Document segment ->

+++++

Rain
In the Hebrew Scriptures rain is rarely just weather. It is the gift Yahweh holds in his hand, the covenant blessing that makes the land yield, and the sign withdrawn when his people stop walking with him. The same heavens that pour out the former and the latter rain on a faithful field can be shut up at his word, or opened to flood the earth, or made to rain hail and brimstone on cities under judgment. The Bible's rain language gathers these strands — the regular harvest gift, the prayer-answered shower, the catastrophic deluge, the burning rain on Sodom, and the figurative rain of doctrine and righteousness — around a recurring claim: it is Yahweh who gives rain.
Rain as Yahweh's Gift in its Season
The Sinai blessings tie rain to obedience. "If you⁺ walk in my statutes, and keep my commandments, and do them; then I will give your⁺ rains in their season, and the land will yield its increase, and the trees of the field will yield their fruit" (Le 26:3-4). Moses repeats the promise in Deuteronomy and gives the rain a name: "if you⁺ will listen diligently to my commandments… that I will give the rain of your⁺ land in its season, the former rain and the latter rain, that you may gather in your grain, and your new wine, and your oil" (De 11:13-14). The same chapter warns of the inverse — Yahweh "will shut up the heavens, so that there will be no rain, and the land will not yield its fruit" (De 11:17). Rain in season is the visible sign of the covenant working; its absence is the sign that something has broken.
The prophets keep the gift attached to its giver. Jeremiah indicts a people who do not say in their heart, "Let us now fear Yahweh our God, who gives rain, both the former and the latter, in its season; and preserves to us the appointed weeks of the harvest" (Jer 5:24). The same prophet's confession leaves no room for any other source: "Are there any among the vanities of the nations that can cause rain? Or can the heavens give showers? Are you not he [by your Speech], O Yahweh our God? Therefore we will wait for you; for you have made all these things" (Jer 14:22). Job's Elihu hears the same authority in the storm: "For he says to the snow, Fall on the earth; Likewise to the shower of rain, And to the showers of his mighty rain" (Job 37:6). Isaiah's restoration vision rests on the same gift: "And he will give the rain for your seed, with which you will sow the ground; and bread of the increase of the ground, and it will be fat and plenteous" (Isa 30:23). Ezekiel pictures it as covenant return: "I will cause the shower to come down in its season; there will be showers of blessing" (Eze 34:26). Hosea reaches for the simile twice — Yahweh's coming "is sure as the morning; and he will come to us as the rain, as the latter rain that waters the earth" (Hos 6:3); and again, "until he comes and rains righteousness on you⁺" (Hos 10:12).
The Palestinian rainy season has a calendar. Ezra dates a great national assembly in Jerusalem to "the ninth month, on the twentieth [day] of the month: and all the people sat in the broad place before the house of God, trembling because of this matter, and for the great rain" (Ezr 10:9). When the elders ask for a delay, the reason is meteorological: "the people are many, and it is a time of much rain, and we are not able to stand outside" (Ezr 10:13). Proverbs notes the prevailing mechanic from the other direction — "The north wind brings forth rain" (Pr 25:23) — and turns the line into a figure for a tongue that brings forth anger.

+++++

Records from a collection
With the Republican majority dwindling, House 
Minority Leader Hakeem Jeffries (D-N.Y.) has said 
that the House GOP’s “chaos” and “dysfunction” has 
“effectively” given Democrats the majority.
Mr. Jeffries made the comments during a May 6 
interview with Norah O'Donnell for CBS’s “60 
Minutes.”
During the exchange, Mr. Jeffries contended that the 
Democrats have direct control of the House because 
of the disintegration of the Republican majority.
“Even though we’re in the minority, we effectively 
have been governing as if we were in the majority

+++++

Problem to solve ->
Carry on the text about rain in the Hebrew Scriptures, starting right after its last sentence. The records have no connection to the text about rain in the Hebrew Scriptures.

Exercise result ->
Rain Withheld as Judgment
The same hand that gives rain shuts the sky. The covenant curses spell it out: "Yahweh will make the rain of your land powder and dust: from heaven it will come down on you, until you are destroyed" (De 28:24). When Solomon dedicates the temple, the petition for the future runs along the same axis: "When heaven is shut up, and there is no rain, because they have sinned against you; if they pray toward this place, and confess your name, and turn from their sin, when you afflict them: then you will hear in heaven, and forgive the sin of your slaves… and send rain on your land" (1Ki 8:35-36). Yahweh's reply at the temple gives Solomon the matched promise: "If I shut up the heavens so that there is no rain, or if I command the locust to devour the land, or if I send pestilence among my people; if my people, who are called by my name, will humble themselves, and pray, and seek my face, and turn from their wicked ways; then I will hear from heaven, and will forgive their sin, and will heal their land" (2Ch 7:13-14).
The prophets carry the sentence forward. Jeremiah names the withholding directly — "Therefore the showers have been withheld, and there has been no latter rain; yet you have a whore's forehead, you refused to be ashamed" (Jer 3:3). Amos hears Yahweh saying, "I also have withheld the rain from you⁺, when there were yet three months to the harvest; and I caused it to rain on one city, and caused it not to rain on another city: one piece was rained on, and the piece on which it did not rain withered" (Am 4:7). Zechariah extends the pattern into the day of the kingdom: "whoever of [all] the families of the earth does not go up to Jerusalem to worship the King, Yahweh of hosts, on them there will be no rain" (Zec 14:17).
Drought language fills out the same picture. The poor and needy "seek water, and there is none, and their tongue fails for thirst" (Isa 41:17); the rebellious "stay in a parched land" (Ps 68:6); the trustless man is "like the heath in the desert… [who] will stay in the parched places in the wilderness, a salt land and not inhabited" (Jer 17:6). Isaiah indicts a faithless oak "whose leaf fades" and a "garden that has no water" (Isa 1:30). His people go into captivity and are "parched with thirst" (Isa 5:13). Amos sees a day when "the beautiful virgins and the young men will faint for thirst" (Am 8:13). David's wilderness psalm gives the figurative inversion: "O God, you are my God; earnestly I will seek you: My soul thirsts for you, my flesh longs for you, In a dry and weary land, where there is no water" (Ps 63:1).
Rain Asked For and Granted
When the sky is shut, the recourse is prayer. Solomon's dedicatory prayer ties confession to the resumption of rain (1Ki 8:35-36; the parallel runs at 2 Chronicles 6:26-27). The prophetic echo is direct: "Ask⁺ of Yahweh rain in the time of the latter rain, [even of] Yahweh who makes lightnings; and he will give them showers of rain, to everyone grass in the field" (Zec 10:1).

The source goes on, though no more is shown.